Originally Posted by Amoafwl


You need to make YOU a priority. Until YOU are a healthy individual, your W isnt going to be interested in reconciling and frankly, even if she were, it wouldnt be a lasting connection. The only person that can control your happiness right now is you. YOU are making the CHOICE to be unhappy based on her actions. How can you take back that power? It isnt easy, but I know you CAN do it.



Again, I hear ya, but my head is spinning with all the what ifs.
What would make me happy (I think) would be bundling up the dog into my campervan and going on the road. But a lot of things need to happen until I can do that, so I need to make all of these things happen first. I need to find a flat, get the house sold so I can buy the camper and convert it.

Yes, I could go work at a cafe or pub, but I would still just sit there pondering what she is up to, same as I do in the house, but without my dog for comfort (he's the best for that!). Plus, I'd spend money eating out while working, which I don't want to do. I don't feel like socializing with strangers, never been great at that.
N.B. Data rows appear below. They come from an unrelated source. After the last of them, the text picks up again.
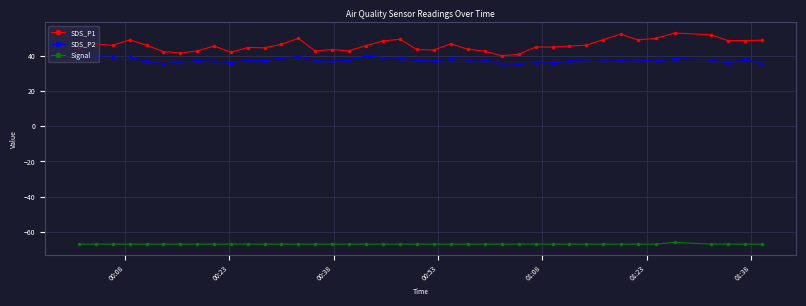

What is the value of the Signal point at the 34th from the left?

-67.0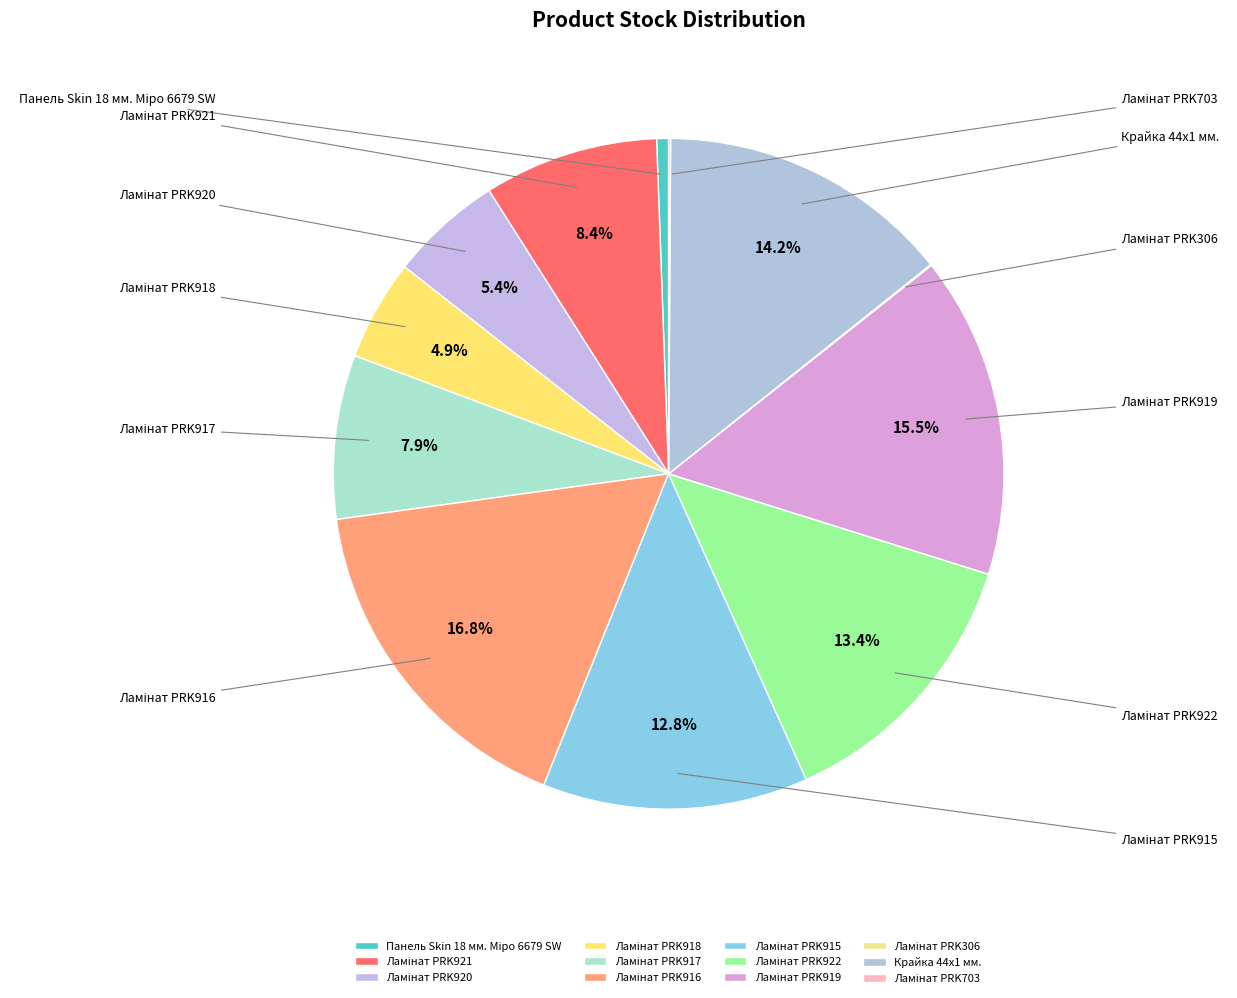

Rank the categories by value from lowest to highest.

Ламінат PRK306, Ламінат PRK703, Панель Skin 18 мм. Міро 6679 SW, Ламінат PRK918, Ламінат PRK920, Ламінат PRK917, Ламінат PRK921, Ламінат PRK915, Ламінат PRK922, Крайка 44x1 мм., Ламінат PRK919, Ламінат PRK916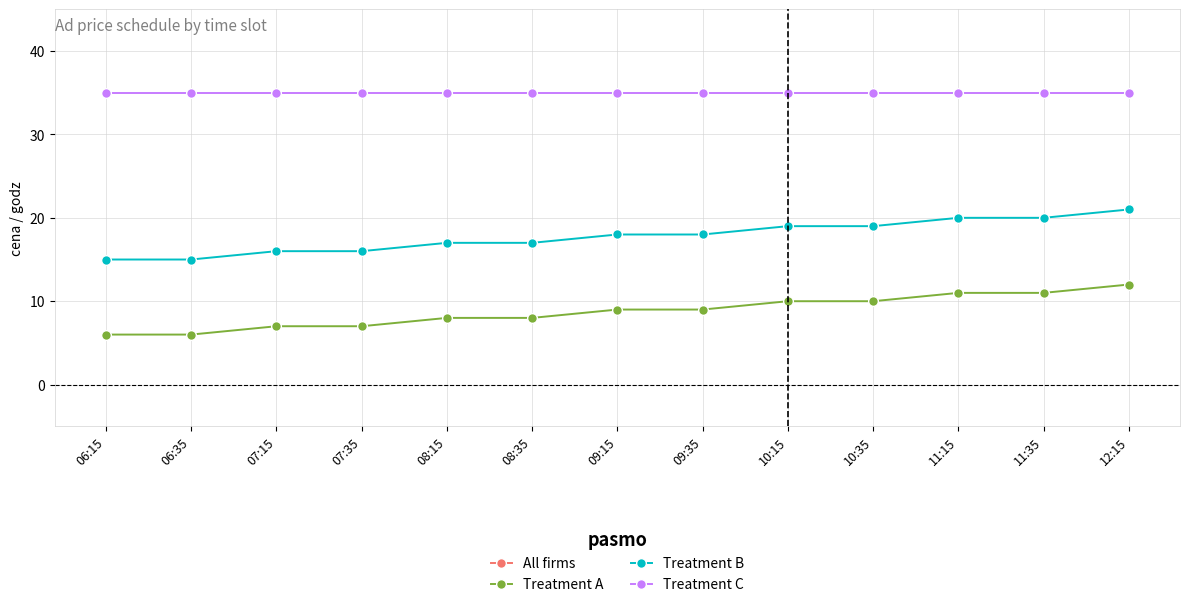

What is the maximum value for Treatment C?

35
Honestly, I am not trying to make excuses for not GAL, but it should be a life I want to get, not doing stuff I don't feel up to for the sake of doing it, otherwise it would just be fake.
There are a few things I am looking into doing (sewing meetup, salsa dancing etc.) once work is a little less busy hopefully by the end of next week, and hopefully her going away for a few days will give me a breather in the house without listening for the key in the door.

I know I need to focus on all of the things I want to do vs. sitting and hoping that the affair is just imagined or she will "come to her senses" just because I turned down Chinese food.

All points taken, my head knows you're right, it's just my heart that is still screaming.

Last edited by HumBug; 07/20/18 05:51 PM.